吐き出すことなく飲み込んだのを確認して合わせていた口をようやく外す。
艶めかしい透明な橋がかかる。
はぁ、と息をついて。
「情緒の欠片もない初めて。まあ、いいけど」
特に何を気にするでもなく呟き、気道の確保を続けたまま誠の顔を覗き込む。
数秒、数十秒と経過し、ピクリとも反応を示さない誠に短気を起こした凪桜が、もう一度薬を飲ませようとすると。
「――ゴホッ、っ、いでっ……」
突然激しく咳き込み、苦痛に顔を歪ませながらも目を覚ました。
残りの薬が入った小瓶から手を離し、無理に起き上がらないよう胸に手をやる。
「まこと」
「……っ、凪桜? ……那月は」
「連れていかれた」
起きがけに気にしたのは自分の状態ではなく那月の安否だった。
事実を答えると、怒りに燃える両目を見開きボロボロの身体を酷使して上半身を起き上がらせる。
吐き出した唾は赤い。
「まこと、いま無理すると治るものも治らない」
「じゃあお前はこのまま那月を見捨てろって言うのかよッ!?」
「そうは言ってない」
胸倉を掴みにかかる誠の動きを呼んでいた凪桜は、ひらりと機敏に躱して逆に関節を決めて地面に押し倒した。

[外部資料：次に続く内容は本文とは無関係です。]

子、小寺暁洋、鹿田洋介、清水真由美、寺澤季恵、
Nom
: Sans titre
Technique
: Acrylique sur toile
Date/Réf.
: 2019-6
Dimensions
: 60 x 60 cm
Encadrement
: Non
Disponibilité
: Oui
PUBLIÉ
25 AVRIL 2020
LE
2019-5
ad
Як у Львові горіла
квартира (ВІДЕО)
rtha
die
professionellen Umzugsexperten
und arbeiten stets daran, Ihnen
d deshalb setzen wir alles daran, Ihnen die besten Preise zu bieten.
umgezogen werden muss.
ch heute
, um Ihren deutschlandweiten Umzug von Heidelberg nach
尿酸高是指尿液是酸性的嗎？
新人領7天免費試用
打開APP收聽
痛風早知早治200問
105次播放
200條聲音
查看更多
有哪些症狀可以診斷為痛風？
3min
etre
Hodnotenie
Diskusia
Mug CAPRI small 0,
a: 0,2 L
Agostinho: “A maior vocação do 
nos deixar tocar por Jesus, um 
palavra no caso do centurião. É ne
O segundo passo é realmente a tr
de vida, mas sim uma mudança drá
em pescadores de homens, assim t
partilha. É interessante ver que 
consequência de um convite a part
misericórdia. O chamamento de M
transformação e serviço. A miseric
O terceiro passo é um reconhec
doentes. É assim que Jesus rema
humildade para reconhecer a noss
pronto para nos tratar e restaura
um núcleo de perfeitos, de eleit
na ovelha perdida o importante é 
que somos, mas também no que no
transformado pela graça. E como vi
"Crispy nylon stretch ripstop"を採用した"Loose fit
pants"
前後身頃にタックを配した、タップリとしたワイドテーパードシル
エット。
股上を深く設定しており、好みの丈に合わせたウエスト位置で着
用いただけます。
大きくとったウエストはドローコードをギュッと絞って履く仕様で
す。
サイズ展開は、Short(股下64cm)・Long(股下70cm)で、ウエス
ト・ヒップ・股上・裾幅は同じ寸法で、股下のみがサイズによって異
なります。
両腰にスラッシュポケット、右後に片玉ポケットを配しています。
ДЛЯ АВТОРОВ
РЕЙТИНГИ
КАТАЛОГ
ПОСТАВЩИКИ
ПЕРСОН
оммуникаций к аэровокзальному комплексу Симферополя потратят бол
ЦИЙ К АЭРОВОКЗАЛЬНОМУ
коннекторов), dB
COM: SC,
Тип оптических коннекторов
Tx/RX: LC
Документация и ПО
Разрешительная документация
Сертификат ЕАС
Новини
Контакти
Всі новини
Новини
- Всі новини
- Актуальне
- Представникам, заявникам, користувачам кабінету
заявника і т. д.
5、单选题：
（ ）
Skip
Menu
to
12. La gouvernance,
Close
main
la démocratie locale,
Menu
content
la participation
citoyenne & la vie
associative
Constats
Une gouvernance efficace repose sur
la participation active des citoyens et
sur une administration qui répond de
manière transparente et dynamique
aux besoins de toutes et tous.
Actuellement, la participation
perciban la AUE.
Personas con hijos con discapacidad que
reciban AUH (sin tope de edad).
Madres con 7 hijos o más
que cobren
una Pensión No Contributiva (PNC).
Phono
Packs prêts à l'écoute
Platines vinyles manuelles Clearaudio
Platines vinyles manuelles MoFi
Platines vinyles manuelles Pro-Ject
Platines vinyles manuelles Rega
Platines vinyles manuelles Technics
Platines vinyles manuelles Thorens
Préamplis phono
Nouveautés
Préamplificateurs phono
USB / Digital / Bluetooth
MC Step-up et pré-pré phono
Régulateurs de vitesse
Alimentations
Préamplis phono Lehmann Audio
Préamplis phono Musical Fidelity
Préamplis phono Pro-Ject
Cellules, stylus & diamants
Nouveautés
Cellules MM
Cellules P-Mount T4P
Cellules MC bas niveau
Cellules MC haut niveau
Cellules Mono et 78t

全身に走る激痛に表情を強ばらせ低い呻き声が意志とは関係なく漏れる。
目と鼻の距離。
金色の瞳が黒と交わる。
「少し冷静になって。じゃないと、凪がまことを治した意味が無い」
「…………悪い。冷静じゃなかった。凪桜が治してくれたんだな、ありがとう」
「ん。わかったら残りも飲んで」
思考の熱が冷めた誠の謝罪を素直に受け入れ、拘束を解いて凪桜は身を起こすのを手伝う。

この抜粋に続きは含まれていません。